→ **Items listed in a dataset**:
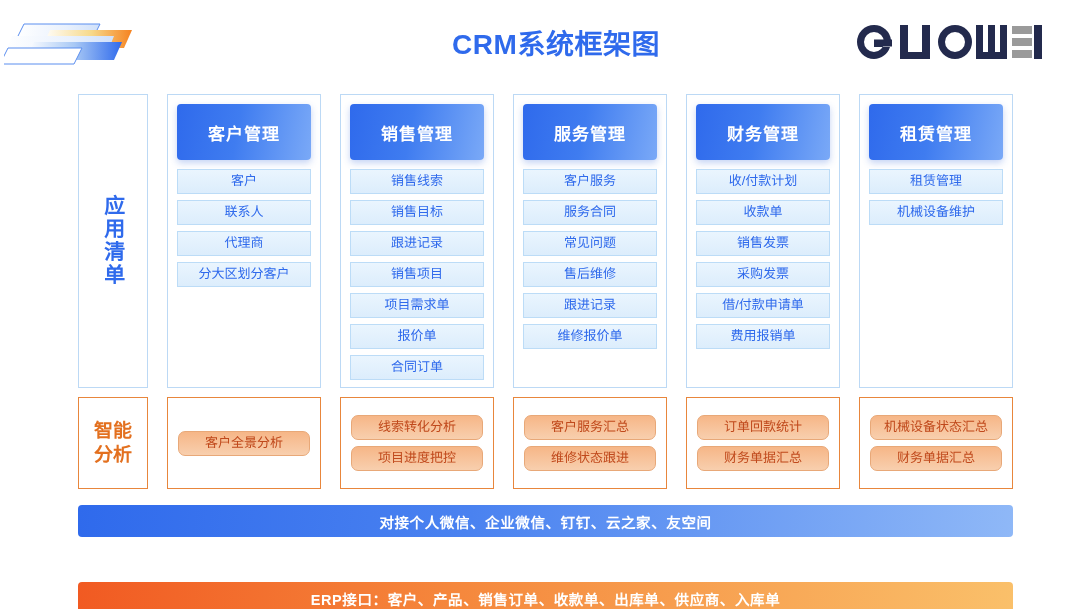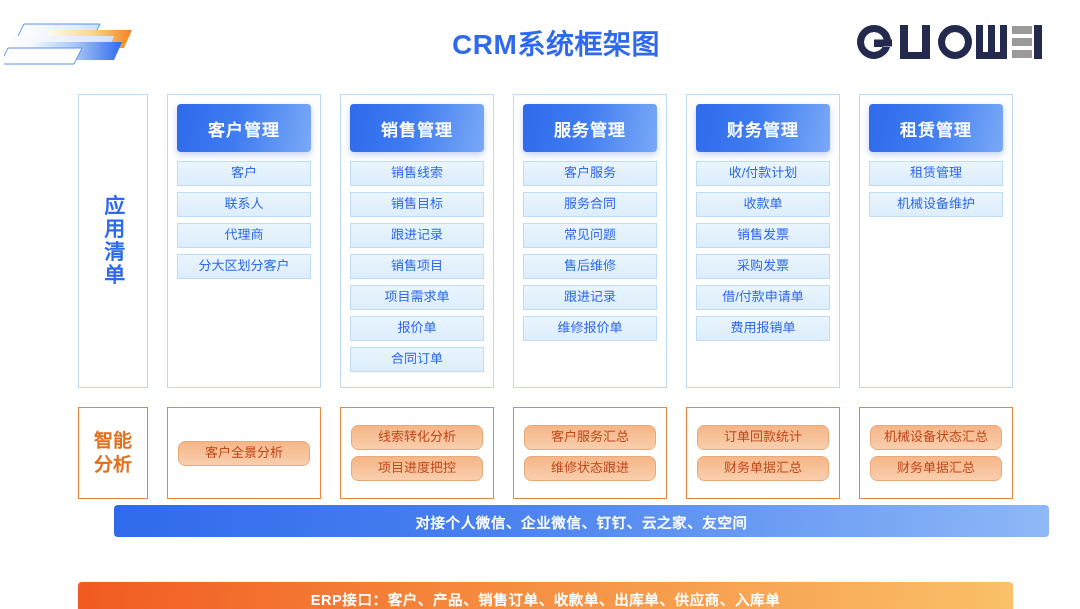--- a/index.html
+++ b/index.html
@@ -65,21 +65,21 @@
     display: flex;
     gap: 19px;
     height: 294px;
   }
 
   .row-analysis {
     position: relative;
     display: flex;
     gap: 19px;
     height: 92px;
-    margin-top: 19px;
+    margin-top: 9px;
   }
 
   
   .label-cell {
     width: 70px;
     flex: 0 0 70px;
     background: #ffffff;
     display: flex;
     align-items: center;
     justify-content: center;
@@ -118,21 +118,21 @@
     border: 1px solid #bcd9f5;
     background: #ffffff;
     padding: 9px 9px 0 9px;
     display: flex;
     flex-direction: column;
     align-items: center;
   }
 
   .module-header {
     width: 100%;
-    height: 48px;
+    height: 56px;
     border-radius: 4px;
     background: linear-gradient(100deg, #2f6aec 0%, #3f7cf0 45%, #7aa9f7 100%);
     box-shadow: 0 3px 7px rgba(60,110,220,0.30);
     color: #ffffff;
     font-size: 17px;
     font-weight: bold;
     display: flex;
     align-items: center;
     justify-content: center;
     letter-spacing: 1px;
@@ -199,21 +199,20 @@
     justify-content: center;
     color: #ffffff;
     font-size: 14.5px;
     font-weight: bold;
     letter-spacing: 0.6px;
   }
 
   .banner-social {
     top: 505px;
     background: linear-gradient(95deg, #2f6aec 0%, #4a82f0 42%, #8fb8f7 100%);
-    margin-left: 36px;
   }
 
   .banner-erp {
     top: 582px;
     background: linear-gradient(95deg, #f15a22 0%, #f5873c 40%, #fac06a 100%);
   }
 </style>
 </head>
 <body>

→ **Task prompt**: Tally the lines in the records above that hold the word "background", and give only that number.

→ **Reply to the task**: 5